Problem: Transcribe the passage on states with limited recognition word for word, between "From Simple English" and "will be easier.", inclusive.

List of states with limited recognition

From Simple English Wikipedia, the free encyclopedia

In international law a political entity needs to fulfill different criteria to become an independent state: One of these criteria is that other states must recognize it as a state. If more states recognize it, becoming a de jure sovereign state will be easier.

Many of the territories listed below broke off (separated themselves) from their original parent state, and so they are often referred to as "break-away" states, that are de facto independent and are not recognized by other states or are only recognized by few states. They may have some military protection and informal diplomatic representation abroad. Another state may help them avoid forced reincorporation into its original state.

UN member states not recognized by at least 1 UN member state[change | change source]

  • China The People's Republic of China is the more widely recognized of the two claimant governments of China, the other being the Republic of China (ROC, also known as Taiwan). The United Nations recognized the ROC as the sole representative of China until 1971 when it decided to give this recognition to the PRC instead (see United Nations General Assembly Resolution 2758). The PRC and the ROC do not recognize each other's statehood, and each enforces its own version of the One-China policy so that no state can recognize both of them at the same time. The states that recognize the ROC (14 UN members and the Holy See as of 20 September 2019) regard it as the sole legitimate government of China and therefore do not recognize the PRC. Bhutan is the only UN member state that has never explicitly recognized either the PRC or the ROC. The Republic of China considers itself to be the sole legitimate government of China (including Taiwan), and therefore claims exclusive sovereignty over all territory controlled by the PRC.
  • South Korea The Republic of Korea is not recognized by one UN member, North Korea. North Korea considers itself to be the sole legitimate government of Korea and claims all territory controlled by South Korea

UN observer states not recognized by at least one UN member[change | change source]

Partially recognized states with de facto control over their territory[change | change source]

  • Abkhazia Abkhazia in Georgia is a self-declared and mostly functioning independent state. It is recognized by the Russian Federation, Nicaragua and Venezuela. The country is between the Caucasus and the Black Sea. It is recognized by the Georgian government as a part of northwestern Georgia. During the Soviet period, Abkhazia became a part of Georgia in 1931. It was an autonomous republic within Soviet Georgia. The Abkhazian Soviets said it was independent from Georgia in 1992. A short war was fought from 1992 through 1994. In June 1994, a ceasefire ended the fighting and left Abkhazia outside the control of Georgia's central government.

United Nations member states that are not recognized by all the other UN members are not listed here. (For example, 39 countries do not recognize Israel.)

More unrecognized states with de facto control over their territory[change | change source]

  • Somaliland Somaliland (since 1991) is located in north west of Somalia. In May of 1991, north western clans declared an independent Republic of Somaliland that now includes five of the eighteen administrative regions of Somalia, corresponding to the British Somali Coast Protectorate which is located between Ethiopia, Djibouti, Puntland and the Gulf of Aden. Three regions of north Somalia claimed by Somaliland, Sool, Sanaag and Cayn are disputed with neighbouring Puntland in the north east.[1]
  • Transnistria Transnistria (Pridnestrovie), also spelled Transdniestria, is the part of Moldova east of the river Dniester and (since 1990) a self-declared and more or less functioning independent state with no international recognition from any sovereign state. It has a majority Slavic population, as opposed to majority Moldovan which Moldova has. Also known as the Dniester Republic, it has its own police, army, and currency and functions outside of the jurisdiction of Moldova, however, there is no sign of it becoming an internationally recognized country.

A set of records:
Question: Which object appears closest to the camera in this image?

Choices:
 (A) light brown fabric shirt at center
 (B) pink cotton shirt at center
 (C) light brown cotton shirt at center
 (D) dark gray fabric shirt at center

Full output:
From Simple English Wikipedia, the free encyclopedia

In international law a political entity needs to fulfill different criteria to become an independent state: One of these criteria is that other states must recognize it as a state. If more states recognize it, becoming a de jure sovereign state will be easier.